Saturday, 24 August 2013

The bright box in the corner

I had a couple of TV-related pieces out this week. This was in last Saturday’s Guardian:

And this piece, on the history of the TV critic, was in today’s Financial Times:

Dennis Potter, whose career as Daily Herald TV critic I briefly mention in the FT piece, carried on writing about television throughout the 1960s and 1970s, mostly for the New Statesman and the Sunday Times. Unusually for a TV critic, he often mentioned his immediate surroundings while watching TV and talked freely about how it affected his analysis of what was on. ‘The bright box in the corner of the room can turn itself within minutes into a hell-hole,’ he wrote in November 1974 after the IRA pub bombings in Birmingham. ‘There, where the dancers cavort and pop singers clean their teeth with the microphone, where lewd comedians snigger and magical detergents remove impossible stains, there, inches above the carpet, is a chopped, edited, summarised version of a few of the terrors and miseries and endless conflicts which afflict our kind … We can look down and see the world boiling, and then we can go and put the cat out.’ At the height of the IMF crisis in October 1976, he wrote: ‘I do not think I have ever felt quite so low-spirited as I did on Monday night when reduced to watching Panorama in a hotel room in London while cold rain splattered on the smeared glazing which separated my few cubic inches of stale air from the dirty and darkened streets of what is now apparently the capital city of the damned.’  

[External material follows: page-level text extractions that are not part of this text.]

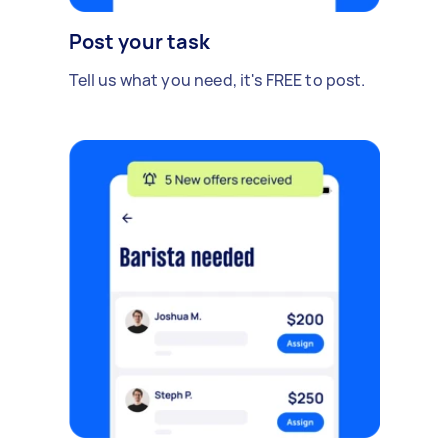
Post your task
Tell us what you need, it's FREE to post.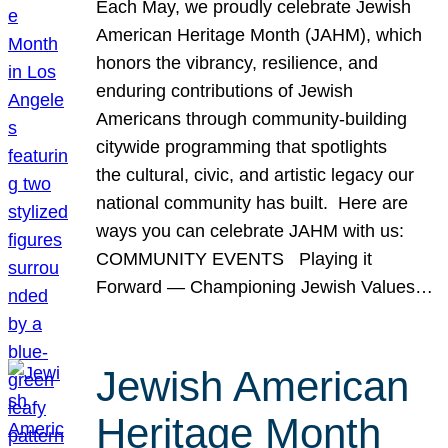
Each May, we proudly celebrate Jewish
American Heritage Month (JAHM), which
honors the vibrancy, resilience, and
enduring contributions of Jewish
Americans through community-building
citywide programming that spotlights
the cultural, civic, and artistic legacy our
national community has built. Here are
ways you can celebrate JAHM with us:
COMMUNITY EVENTS Playing it
Forward — Championing Jewish Values…
Jewish American
Heritage Month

Potter’s psoriatic illness made notetaking a great strain and involved a lot of enforced TV watching while bed-ridden. ‘The television set along the next corridor was almost permanently clamped to the commercial channel,’ he wrote of one hospital stay in March 1975, ‘the switch presided over by an amiably bronchitic master of ceremonies who between rattling coughs pronounced at suitable intervals that it was all shit.’